**What you should do**
Rewrite every one of the rows below with "collectors" changed to "collected by" and nothing else altered.

**Data records**
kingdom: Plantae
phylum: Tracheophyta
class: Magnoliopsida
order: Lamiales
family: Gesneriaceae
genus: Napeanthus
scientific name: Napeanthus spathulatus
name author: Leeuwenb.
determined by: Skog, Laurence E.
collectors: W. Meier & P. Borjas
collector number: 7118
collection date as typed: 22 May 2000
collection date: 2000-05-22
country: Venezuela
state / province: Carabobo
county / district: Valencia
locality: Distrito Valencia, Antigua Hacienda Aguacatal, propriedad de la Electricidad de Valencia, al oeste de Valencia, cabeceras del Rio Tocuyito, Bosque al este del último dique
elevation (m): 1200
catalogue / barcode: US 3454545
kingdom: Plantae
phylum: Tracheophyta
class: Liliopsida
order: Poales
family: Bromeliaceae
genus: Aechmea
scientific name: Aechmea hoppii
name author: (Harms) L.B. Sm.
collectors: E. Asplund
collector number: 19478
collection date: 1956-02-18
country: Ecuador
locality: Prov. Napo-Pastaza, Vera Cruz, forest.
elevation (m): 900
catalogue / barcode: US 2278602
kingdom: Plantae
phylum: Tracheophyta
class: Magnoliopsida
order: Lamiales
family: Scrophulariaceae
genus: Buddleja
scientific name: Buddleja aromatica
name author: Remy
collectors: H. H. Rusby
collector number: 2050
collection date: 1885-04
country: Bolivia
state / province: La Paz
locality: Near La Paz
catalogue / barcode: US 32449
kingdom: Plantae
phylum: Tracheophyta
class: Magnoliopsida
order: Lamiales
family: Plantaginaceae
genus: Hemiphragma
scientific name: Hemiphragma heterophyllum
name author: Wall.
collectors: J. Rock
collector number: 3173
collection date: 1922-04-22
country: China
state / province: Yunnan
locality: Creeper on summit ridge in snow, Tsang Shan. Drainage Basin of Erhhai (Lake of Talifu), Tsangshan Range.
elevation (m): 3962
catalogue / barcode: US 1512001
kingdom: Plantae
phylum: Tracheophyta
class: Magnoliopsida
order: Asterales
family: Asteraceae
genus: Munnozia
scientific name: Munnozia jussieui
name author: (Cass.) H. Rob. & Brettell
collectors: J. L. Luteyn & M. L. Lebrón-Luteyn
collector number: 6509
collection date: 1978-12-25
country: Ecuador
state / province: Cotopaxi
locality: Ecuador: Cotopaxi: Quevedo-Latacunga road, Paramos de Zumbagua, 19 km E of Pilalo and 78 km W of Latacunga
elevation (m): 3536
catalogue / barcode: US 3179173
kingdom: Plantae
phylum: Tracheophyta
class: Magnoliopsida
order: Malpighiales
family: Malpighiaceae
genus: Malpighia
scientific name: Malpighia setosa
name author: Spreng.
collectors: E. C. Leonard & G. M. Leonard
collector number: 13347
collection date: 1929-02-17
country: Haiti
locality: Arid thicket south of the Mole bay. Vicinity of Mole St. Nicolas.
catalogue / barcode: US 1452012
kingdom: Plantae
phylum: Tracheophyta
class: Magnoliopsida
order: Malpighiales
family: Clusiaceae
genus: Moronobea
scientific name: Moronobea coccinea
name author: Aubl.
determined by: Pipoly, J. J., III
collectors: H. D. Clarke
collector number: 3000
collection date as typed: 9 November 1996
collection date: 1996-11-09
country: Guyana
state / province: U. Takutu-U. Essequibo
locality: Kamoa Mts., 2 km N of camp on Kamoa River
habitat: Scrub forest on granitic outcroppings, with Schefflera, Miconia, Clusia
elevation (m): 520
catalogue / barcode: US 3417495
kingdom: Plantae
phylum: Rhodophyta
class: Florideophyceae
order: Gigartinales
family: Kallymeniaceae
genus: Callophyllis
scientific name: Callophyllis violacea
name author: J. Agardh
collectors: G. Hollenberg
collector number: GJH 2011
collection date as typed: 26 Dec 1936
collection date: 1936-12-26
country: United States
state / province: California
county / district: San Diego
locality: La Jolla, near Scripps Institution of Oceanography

**Written solution**
kingdom: Plantae
phylum: Tracheophyta
class: Magnoliopsida
order: Lamiales
family: Gesneriaceae
genus: Napeanthus
scientific name: Napeanthus spathulatus
name author: Leeuwenb.
determined by: Skog, Laurence E.
collected by: W. Meier & P. Borjas
collector number: 7118
collection date as typed: 22 May 2000
collection date: 2000-05-22
country: Venezuela
state / province: Carabobo
county / district: Valencia
locality: Distrito Valencia, Antigua Hacienda Aguacatal, propriedad de la Electricidad de Valencia, al oeste de Valencia, cabeceras del Rio Tocuyito, Bosque al este del último dique
elevation (m): 1200
catalogue / barcode: US 3454545
kingdom: Plantae
phylum: Tracheophyta
class: Liliopsida
order: Poales
family: Bromeliaceae
genus: Aechmea
scientific name: Aechmea hoppii
name author: (Harms) L.B. Sm.
collected by: E. Asplund
collector number: 19478
collection date: 1956-02-18
country: Ecuador
locality: Prov. Napo-Pastaza, Vera Cruz, forest.
elevation (m): 900
catalogue / barcode: US 2278602
kingdom: Plantae
phylum: Tracheophyta
class: Magnoliopsida
order: Lamiales
family: Scrophulariaceae
genus: Buddleja
scientific name: Buddleja aromatica
name author: Remy
collected by: H. H. Rusby
collector number: 2050
collection date: 1885-04
country: Bolivia
state / province: La Paz
locality: Near La Paz
catalogue / barcode: US 32449
kingdom: Plantae
phylum: Tracheophyta
class: Magnoliopsida
order: Lamiales
family: Plantaginaceae
genus: Hemiphragma
scientific name: Hemiphragma heterophyllum
name author: Wall.
collected by: J. Rock
collector number: 3173
collection date: 1922-04-22
country: China
state / province: Yunnan
locality: Creeper on summit ridge in snow, Tsang Shan. Drainage Basin of Erhhai (Lake of Talifu), Tsangshan Range.
elevation (m): 3962
catalogue / barcode: US 1512001
kingdom: Plantae
phylum: Tracheophyta
class: Magnoliopsida
order: Asterales
family: Asteraceae
genus: Munnozia
scientific name: Munnozia jussieui
name author: (Cass.) H. Rob. & Brettell
collected by: J. L. Luteyn & M. L. Lebrón-Luteyn
collector number: 6509
collection date: 1978-12-25
country: Ecuador
state / province: Cotopaxi
locality: Ecuador: Cotopaxi: Quevedo-Latacunga road, Paramos de Zumbagua, 19 km E of Pilalo and 78 km W of Latacunga
elevation (m): 3536
catalogue / barcode: US 3179173
kingdom: Plantae
phylum: Tracheophyta
class: Magnoliopsida
order: Malpighiales
family: Malpighiaceae
genus: Malpighia
scientific name: Malpighia setosa
name author: Spreng.
collected by: E. C. Leonard & G. M. Leonard
collector number: 13347
collection date: 1929-02-17
country: Haiti
locality: Arid thicket south of the Mole bay. Vicinity of Mole St. Nicolas.
catalogue / barcode: US 1452012
kingdom: Plantae
phylum: Tracheophyta
class: Magnoliopsida
order: Malpighiales
family: Clusiaceae
genus: Moronobea
scientific name: Moronobea coccinea
name author: Aubl.
determined by: Pipoly, J. J., III
collected by: H. D. Clarke
collector number: 3000
collection date as typed: 9 November 1996
collection date: 1996-11-09
country: Guyana
state / province: U. Takutu-U. Essequibo
locality: Kamoa Mts., 2 km N of camp on Kamoa River
habitat: Scrub forest on granitic outcroppings, with Schefflera, Miconia, Clusia
elevation (m): 520
catalogue / barcode: US 3417495
kingdom: Plantae
phylum: Rhodophyta
class: Florideophyceae
order: Gigartinales
family: Kallymeniaceae
genus: Callophyllis
scientific name: Callophyllis violacea
name author: J. Agardh
collected by: G. Hollenberg
collector number: GJH 2011
collection date as typed: 26 Dec 1936
collection date: 1936-12-26
country: United States
state / province: California
county / district: San Diego
locality: La Jolla, near Scripps Institution of Oceanography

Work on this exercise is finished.